[WORK TO BE COMPLETED]
I'd like the full listing transcribed exactly, with no images included.

[EXERCISE MATERIALS]
▽

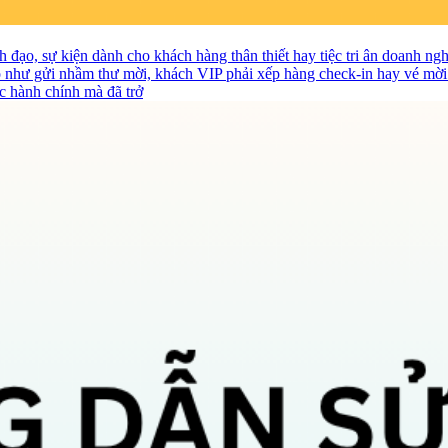
ãnh đạo, sự kiện dành cho khách hàng thân thiết hay tiệc tri ân doanh 
 nhỏ như gửi nhầm thư mời, khách VIP phải xếp hàng check-in hay vé m
c hành chính mà đã trở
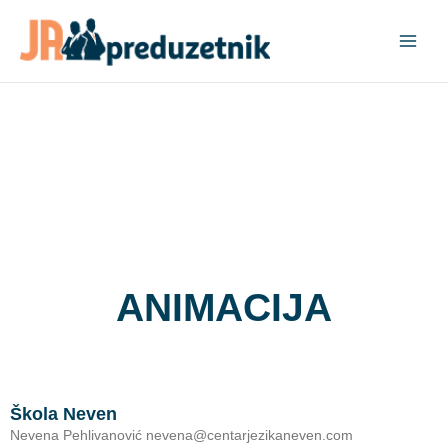
Pređi
na
sadržaj
ANIMACIJA
Škola Neven
Nevena Pehlivanović nevena@centarjezikaneven.com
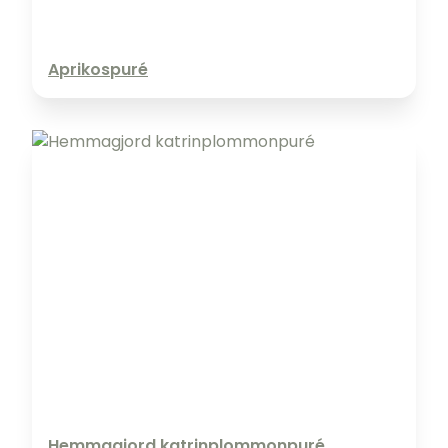
Aprikospuré
Hemmagjord katrinplommonpuré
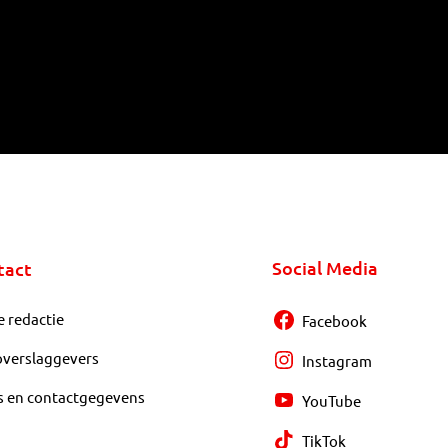
Social Media
tact
e redactie
Facebook
overslaggevers
Instagram
s en contactgegevens
YouTube
TikTok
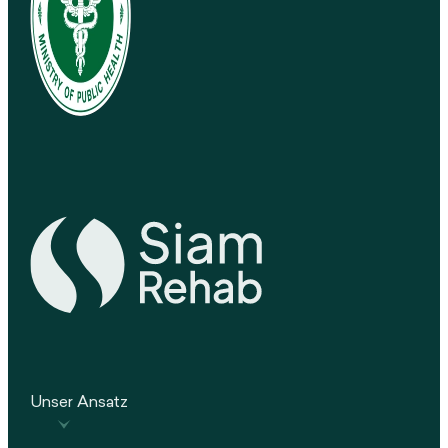
Unser Ansatz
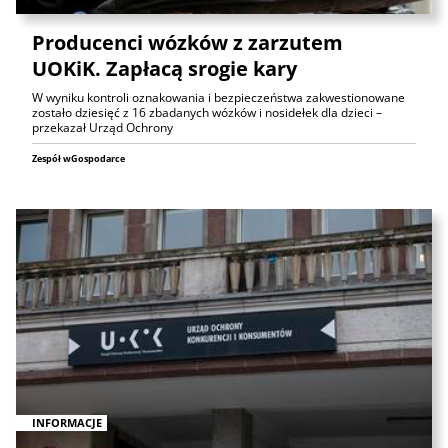
Producenci wózków z zarzutem
UOKiK. Zapłacą srogie kary
W wyniku kontroli oznakowania i bezpieczeństwa zakwestionowane
zostało dziesięć z 16 zbadanych wózków i nosidełek dla dzieci –
przekazał Urząd Ochrony
Zespół wGospodarce
INFORMACJE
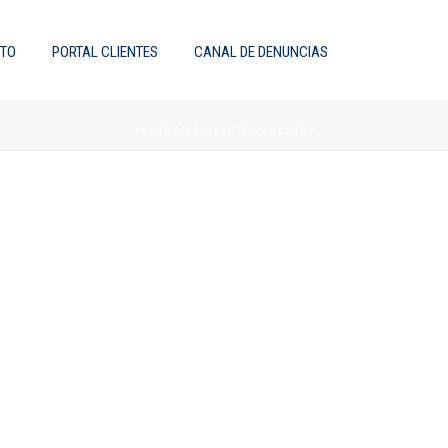
TO
PORTAL CLIENTES
CANAL DE DENUNCIAS
INICIO
/
TERMINAL TALCAHUANO
/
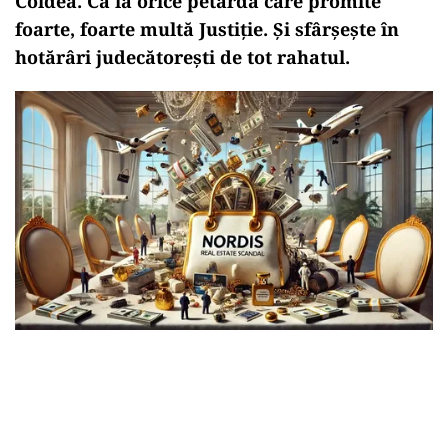
Coldea. Ca la orice petardă care promite
foarte, foarte multă Justiție. Și sfârșește în
hotărâri judecătorești de tot rahatul.
Play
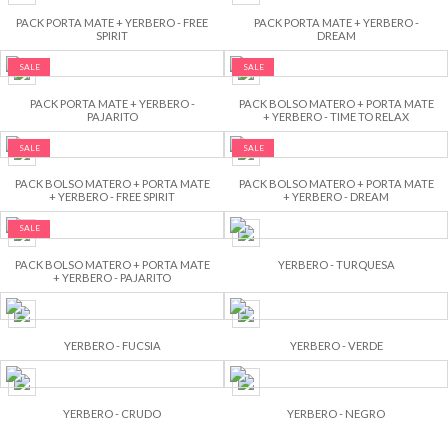
PACK PORTA MATE + YERBERO - FREE
PACK PORTA MATE + YERBERO -
SPIRIT
DREAM
SALE
SALE
PACK PORTA MATE + YERBERO -
PACK BOLSO MATERO + PORTA MATE
PAJARITO
+ YERBERO - TIME TO RELAX
SALE
SALE
PACK BOLSO MATERO + PORTA MATE
PACK BOLSO MATERO + PORTA MATE
+ YERBERO - FREE SPIRIT
+ YERBERO - DREAM
SALE
PACK BOLSO MATERO + PORTA MATE
YERBERO - TURQUESA
+ YERBERO - PAJARITO
YERBERO - FUCSIA
YERBERO - VERDE
YERBERO - CRUDO
YERBERO - NEGRO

△

[TASK SOLUTION]
ãnh đạo, sự kiện dành cho khách hàng thân thiết hay tiệc tri ân doanh 
 nhỏ như gửi nhầm thư mời, khách VIP phải xếp hàng check-in hay vé m
c hành chính mà đã trở
Pređi
na
sadržaj
ANIMACIJA
Škola Neven
Nevena Pehlivanović nevena@centarjezikaneven.com
Aprikospuré
Hemmagjord katrinplommonpuré
Social Media
tact
e redactie
Facebook
overslaggevers
Instagram
s en contactgegevens
YouTube
TikTok
Unser Ansatz
Producenci wózków z zarzutem
UOKiK. Zapłacą srogie kary
W wyniku kontroli oznakowania i bezpieczeństwa zakwestionowane
zostało dziesięć z 16 zbadanych wózków i nosidełek dla dzieci –
przekazał Urząd Ochrony
Zespół wGospodarce
INFORMACJE
TO
PORTAL CLIENTES
CANAL DE DENUNCIAS
INICIO
/
TERMINAL TALCAHUANO
/
Coldea. Ca la orice petardă care promite
foarte, foarte multă Justiție. Și sfârșește în
hotărâri judecătorești de tot rahatul.
Play
PACK PORTA MATE + YERBERO - FREE
PACK PORTA MATE + YERBERO -
SPIRIT
DREAM
SALE
SALE
PACK PORTA MATE + YERBERO -
PACK BOLSO MATERO + PORTA MATE
PAJARITO
+ YERBERO - TIME TO RELAX
SALE
SALE
PACK BOLSO MATERO + PORTA MATE
PACK BOLSO MATERO + PORTA MATE
+ YERBERO - FREE SPIRIT
+ YERBERO - DREAM
SALE
PACK BOLSO MATERO + PORTA MATE
YERBERO - TURQUESA
+ YERBERO - PAJARITO
YERBERO - FUCSIA
YERBERO - VERDE
YERBERO - CRUDO
YERBERO - NEGRO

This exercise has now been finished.